Re: [libvirt] [RFC] kvm: x86: export vCPU halted state to sysfs

Friday, 2 February 2018

On Fri, Feb 02, 2018 at 12:15:54PM -0200, Eduardo Habkost wrote:
...
 On Fri, Feb 02, 2018 at 02:53:50PM +0100, Viktor Mihajlovski wrote:
 > On 01.02.2018 21:26, Eduardo Habkost wrote:
 > > On Thu, Feb 01, 2018 at 09:15:15PM +0100, Radim Krčmář wrote:
 > >> 2018-02-01 12:54-0500, Luiz Capitulino:
 > >>>
 > >>> Libvirt needs to know when a vCPU is halted. To get this information,
 > >>
 > >> I don't see why upper level management should care about that, a
single
 > >> bit about halted state that can be incorrect at the time it is processed
 > >> seems of very limited use.
 > > 
 > > I don't see why, either.
 > > 
 > > I'm CCing libvir-list and the people involved in the code that
 > > added halt state to libvirt domain statistics.
 > > 
 > I'll try to explain the motivation for the "halted" state exposure
and
 > why it ended int the libvirt domain stats.
 > 
 > s390 CPUs can be present in a system (e.g. after being hotplugged) but
 > be offline (disabled) in which case they are not used by the operating
 > system. In Linux disabled CPUs show a value of '0' in
 > /sys/devices/system/cpu/cpu<n>/online.
 > 
 > Higher level management software (on top of libvirt) can take advantage
 > of knowing whether a guest CPU is online and thus used or not.
 > Specifically it might not make sense to plug more CPUs if the guest OS
 > isn't using the CPUs at all.

 Wasn't this already represented on "vcpu.<n>.state"?  Why is
 "vcpu.<n>.halted" needed?

 > 
 > A disabled guest CPU is represented as halted in the QEMU object model
 > and can therefore be identified by the QMP query-cpus command.
 > 
 > The initial patch proposal to expose this via virsh vcpuinfo was not
 > considered to be desirable because there was a concern that legacy
 > management software might be confused seeing halted vcpus. Therefore the
 > state information was added to the cpu domain statistics.
 > 
 > One issue we're facing is that the semantics of "halted" are
different
 > between s390 and at least x86. The question might be whether they are
 > different enough to grant a specific "disabled" indicator.

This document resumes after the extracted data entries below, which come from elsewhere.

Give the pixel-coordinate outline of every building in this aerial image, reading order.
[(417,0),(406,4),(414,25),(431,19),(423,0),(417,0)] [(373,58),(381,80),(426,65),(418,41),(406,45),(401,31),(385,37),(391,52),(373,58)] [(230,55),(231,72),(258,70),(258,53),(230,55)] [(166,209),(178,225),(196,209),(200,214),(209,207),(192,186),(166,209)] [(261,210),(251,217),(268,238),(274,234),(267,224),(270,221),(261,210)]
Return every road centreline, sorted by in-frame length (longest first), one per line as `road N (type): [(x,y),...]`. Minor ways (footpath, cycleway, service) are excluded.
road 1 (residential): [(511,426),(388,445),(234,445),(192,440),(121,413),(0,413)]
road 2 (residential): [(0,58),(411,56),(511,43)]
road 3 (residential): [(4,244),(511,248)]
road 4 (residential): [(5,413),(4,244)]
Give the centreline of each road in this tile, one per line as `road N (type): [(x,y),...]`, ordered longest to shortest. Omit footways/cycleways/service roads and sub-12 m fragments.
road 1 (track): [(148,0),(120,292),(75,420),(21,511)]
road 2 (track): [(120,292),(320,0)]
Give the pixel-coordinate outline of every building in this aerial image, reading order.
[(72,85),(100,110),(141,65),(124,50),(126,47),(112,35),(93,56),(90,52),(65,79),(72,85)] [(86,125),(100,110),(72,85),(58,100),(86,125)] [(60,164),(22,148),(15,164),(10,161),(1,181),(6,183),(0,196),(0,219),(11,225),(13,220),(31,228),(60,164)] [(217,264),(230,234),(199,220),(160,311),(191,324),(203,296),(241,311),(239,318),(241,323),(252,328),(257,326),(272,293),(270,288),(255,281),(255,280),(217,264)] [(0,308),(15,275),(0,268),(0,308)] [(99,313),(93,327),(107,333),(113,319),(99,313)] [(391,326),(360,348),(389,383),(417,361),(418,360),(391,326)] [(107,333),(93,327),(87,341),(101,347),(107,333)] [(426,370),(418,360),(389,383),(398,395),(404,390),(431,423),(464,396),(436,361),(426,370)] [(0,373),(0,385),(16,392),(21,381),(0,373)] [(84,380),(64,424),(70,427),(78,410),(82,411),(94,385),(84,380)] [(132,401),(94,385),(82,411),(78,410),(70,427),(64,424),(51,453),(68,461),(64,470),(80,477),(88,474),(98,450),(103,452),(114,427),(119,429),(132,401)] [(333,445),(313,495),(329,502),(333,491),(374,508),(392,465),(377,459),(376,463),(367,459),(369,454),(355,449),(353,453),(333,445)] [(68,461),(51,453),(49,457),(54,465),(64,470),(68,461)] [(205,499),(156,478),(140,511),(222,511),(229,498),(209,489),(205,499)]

 From your description, it looks like they are completely
 different.  On x86, a CPU that is online and in use can be moved
 between halted and non-halted state many times a second.

 If that's the case, we can probably fix this without breaking
 existing code: explicitly documenting the semantics of
 "vcpu.<n>.halted" at virConnectGetAllDomainStats() to mean "not
 online" (i.e. the s390 semantics, not the x86 one), and making
 qemuMonitorGetCpuHalted() s390-specific.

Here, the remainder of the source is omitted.